Scene geometry reasoning data
########################################
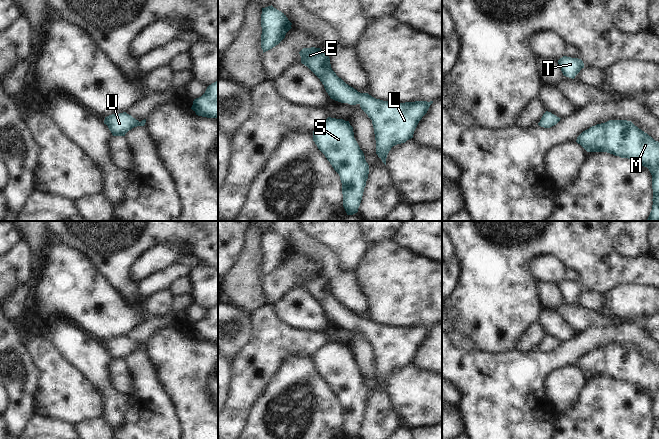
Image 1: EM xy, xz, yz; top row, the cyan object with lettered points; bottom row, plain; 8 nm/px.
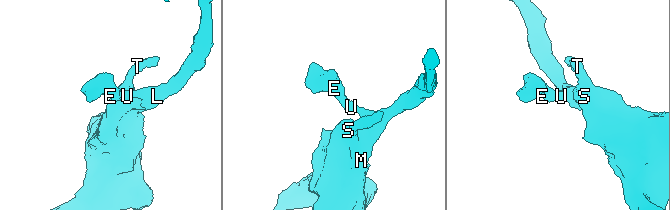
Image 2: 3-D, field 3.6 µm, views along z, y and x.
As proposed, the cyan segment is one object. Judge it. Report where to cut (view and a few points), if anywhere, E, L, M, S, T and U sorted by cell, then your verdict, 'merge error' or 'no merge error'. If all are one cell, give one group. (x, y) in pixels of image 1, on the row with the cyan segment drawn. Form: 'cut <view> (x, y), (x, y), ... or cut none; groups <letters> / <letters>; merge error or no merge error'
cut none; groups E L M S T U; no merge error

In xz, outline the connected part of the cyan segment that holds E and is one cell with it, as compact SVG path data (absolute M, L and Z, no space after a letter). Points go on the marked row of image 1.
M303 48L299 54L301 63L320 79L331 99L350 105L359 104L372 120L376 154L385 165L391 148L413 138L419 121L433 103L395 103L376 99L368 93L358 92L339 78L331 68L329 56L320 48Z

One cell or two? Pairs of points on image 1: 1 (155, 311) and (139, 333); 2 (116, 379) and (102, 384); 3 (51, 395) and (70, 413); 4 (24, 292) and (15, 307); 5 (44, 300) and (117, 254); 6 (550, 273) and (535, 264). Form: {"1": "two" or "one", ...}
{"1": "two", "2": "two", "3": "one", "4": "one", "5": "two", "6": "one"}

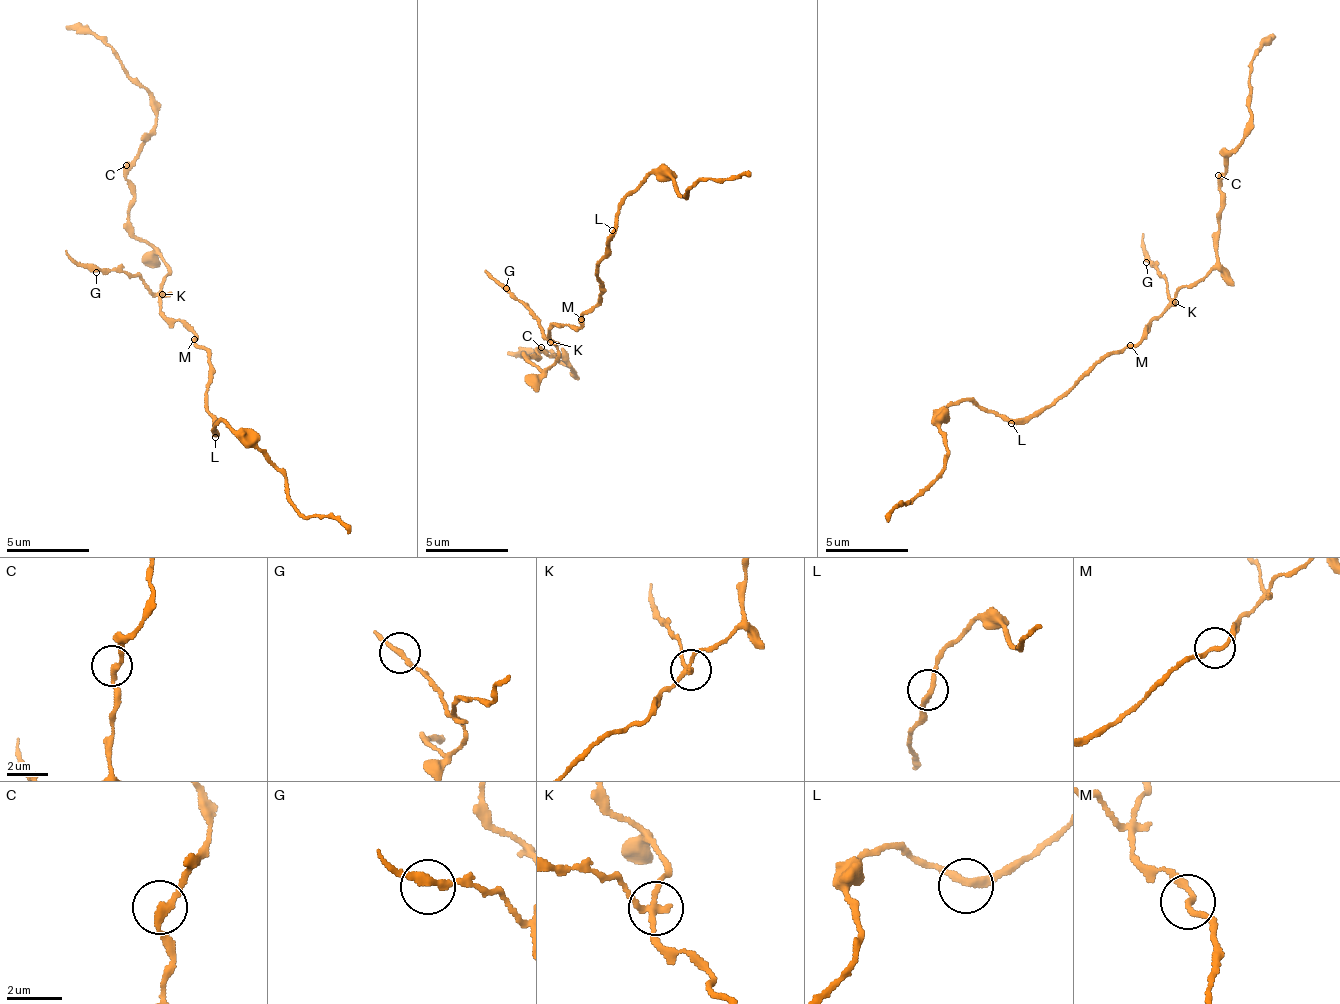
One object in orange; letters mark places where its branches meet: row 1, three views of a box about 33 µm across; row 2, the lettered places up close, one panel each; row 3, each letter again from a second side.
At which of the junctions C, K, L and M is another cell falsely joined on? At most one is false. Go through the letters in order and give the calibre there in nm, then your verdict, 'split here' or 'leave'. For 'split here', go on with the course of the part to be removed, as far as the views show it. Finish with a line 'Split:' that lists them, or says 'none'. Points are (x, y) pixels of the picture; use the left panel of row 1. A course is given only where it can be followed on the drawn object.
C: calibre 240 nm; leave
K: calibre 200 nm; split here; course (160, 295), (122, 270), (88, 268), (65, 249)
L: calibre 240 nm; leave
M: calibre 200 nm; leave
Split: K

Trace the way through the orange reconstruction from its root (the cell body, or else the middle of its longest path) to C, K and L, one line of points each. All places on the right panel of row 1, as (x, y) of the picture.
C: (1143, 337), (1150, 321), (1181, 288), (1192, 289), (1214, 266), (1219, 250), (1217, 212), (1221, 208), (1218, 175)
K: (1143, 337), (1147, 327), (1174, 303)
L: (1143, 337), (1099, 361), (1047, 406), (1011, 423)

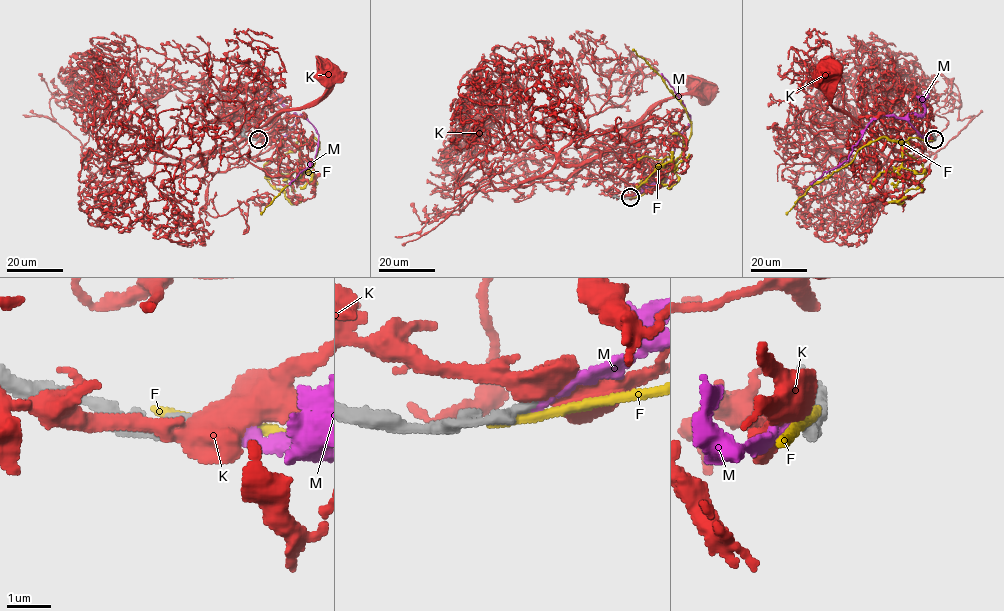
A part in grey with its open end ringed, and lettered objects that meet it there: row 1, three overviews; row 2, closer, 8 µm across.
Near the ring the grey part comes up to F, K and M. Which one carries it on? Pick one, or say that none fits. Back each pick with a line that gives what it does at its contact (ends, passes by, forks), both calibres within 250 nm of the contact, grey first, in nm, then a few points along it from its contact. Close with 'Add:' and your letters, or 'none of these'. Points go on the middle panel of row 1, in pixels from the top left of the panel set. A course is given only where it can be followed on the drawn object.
########################################
Print again, exactly, the lines of the records above from the first line through the line with "Image 2: 3-D, field". No pictures.

▸ **Task answer**
Image 1: EM xy, xz, yz; top row, the cyan object with lettered points; bottom row, plain; 8 nm/px.
Image 2: 3-D, field 3.6 µm, views along z, y and x.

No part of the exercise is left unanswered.